My palms are sweaty, my forehead is wrinkled, my eyes are squinted as I read from the dead words of this bound book. I hear the final words from the man behind me responding to another lab rat, lost as a heartbeat of his bodily extension is about to loose charge. He is scurrying about the shop in search of a plug. Woody Allan, behind me, helps him out: 'Oh yeah, hey...yeah they don't have working outlets here. Yeah, they cut off access so when I want to charge up, I go to the Starbucks next door.' Naturally, I already knew this within the first few minutes here and have my distracting connection to the rest of society (my iPhone), plugged in behind the counter so that I can maintain a heartbeat for the duration of the day...so I can assure my friends that I haven't dissolved entirely if I don't respond to their text, call, poke, e-mail, tweet, wall-post, blog post, instant message, Skype, Face-time or video chat request.

The weight on my shoulders is unbearable, yet I am used to it. This is my identity, both physical and then there is my cyber counterpart. Valid, both valid as 'me'. Is death really the only way I can access my soul? How does Plato even come to this conclusion? Does his soul really somehow convey its past, since it is immortal? On what grounds does he make this claim anyway? If its previous manifestation was in another 'good' man, once locked in another body, knowledge cannot be accessed, god forbid, by a thinker such as our dearest Socrates. Why should I believe him? Why should I listen to him when he assumes, 'It really has been shown to us that, if we are even to have pure knowledge, we must escape from the body and observe things in themselves with the soul by itself. It seems likely that we shall, only then, when we are dead, attain that which we desire and of which we claim to be lovers, namely, wisdom, as our argument shows, not while we live; for if it is impossible to attain any pure knowledge with the body, then one of the two things is true: either we can never attain knowledge or we can do so after death' (Phaedo, 65d 6-67a 1).

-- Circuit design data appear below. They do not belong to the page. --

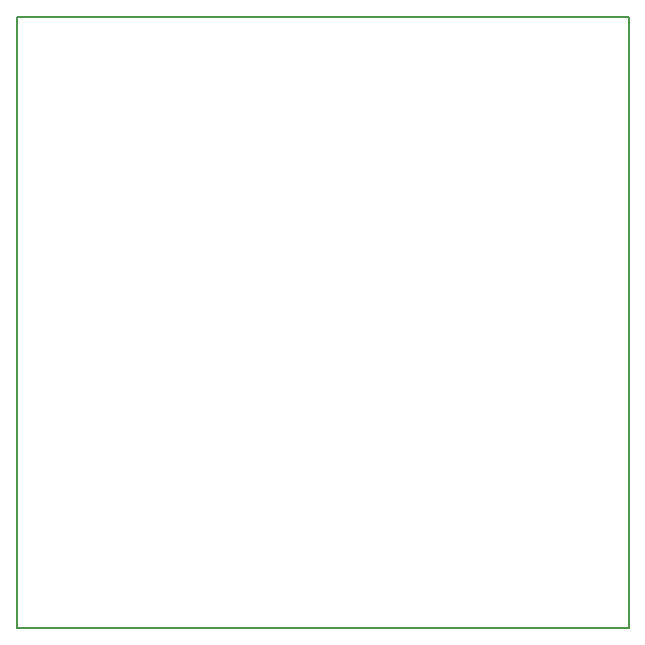
<source format=gm1>
G04 MADE WITH FRITZING*
G04 WWW.FRITZING.ORG*
G04 DOUBLE SIDED*
G04 HOLES PLATED*
G04 CONTOUR ON CENTER OF CONTOUR VECTOR*
%ASAXBY*%
%FSLAX23Y23*%
%MOIN*%
%OFA0B0*%
%SFA1.0B1.0*%
%ADD10R,2.047240X2.047240*%
%ADD11C,0.008000*%
%ADD10C,0.008*%
%LNCONTOUR*%
G90*
G70*
G54D10*
G54D11*
X11Y2036D02*
X2051Y2036D01*
X2051Y-3D01*
X11Y-3D01*
X11Y2036D01*
D02*
G04 End of contour*
M02*
</source>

Death it is! Well, no. I suppose if I took my own life in search of achieving ultimate knowledge, not only would I be a 'foolish' woman, but I would feel horrible about gipping my parents on their poor investment decision. Anyway, what actions and choices in my mortal life can even shape my soul? What is one suppose to do once told that perceptions are a distraction, that perceptions are deceiving? Experience is made possible through the use of the senses so without those 5 gifts, there is only the mind, which cannot think without learning. How does one learn? Touch, smell, sight, taste, and through auditory forms. No, I believe my search is made valid through my sweaty palms, my visceral reaction to the petty and superficial talk of plugs, of material clutter. Even in 400 B.C.E. If it was an issue then, Plato must be lingering around this coffee shop shaking his head and saying 'tisk, tisk'. By, Zeus! Look at the time! I best be on my way, as it's 12:26pm and the lecture is far away. I must retrieve my plugged-in mobile device and make a few 'connections'. Thank you, grey notebook, for indulging in thought with me, for listening to the rambling thoughts in this tea-stained journal of a high-heeled fashion major, this 22 year old girl in New York, sucked into superficial clutter, craving materiality. Dare I say that I can only really appreciate the rawness of each indulgence experienced when blind to the form of another? 12:37pm. I'm late.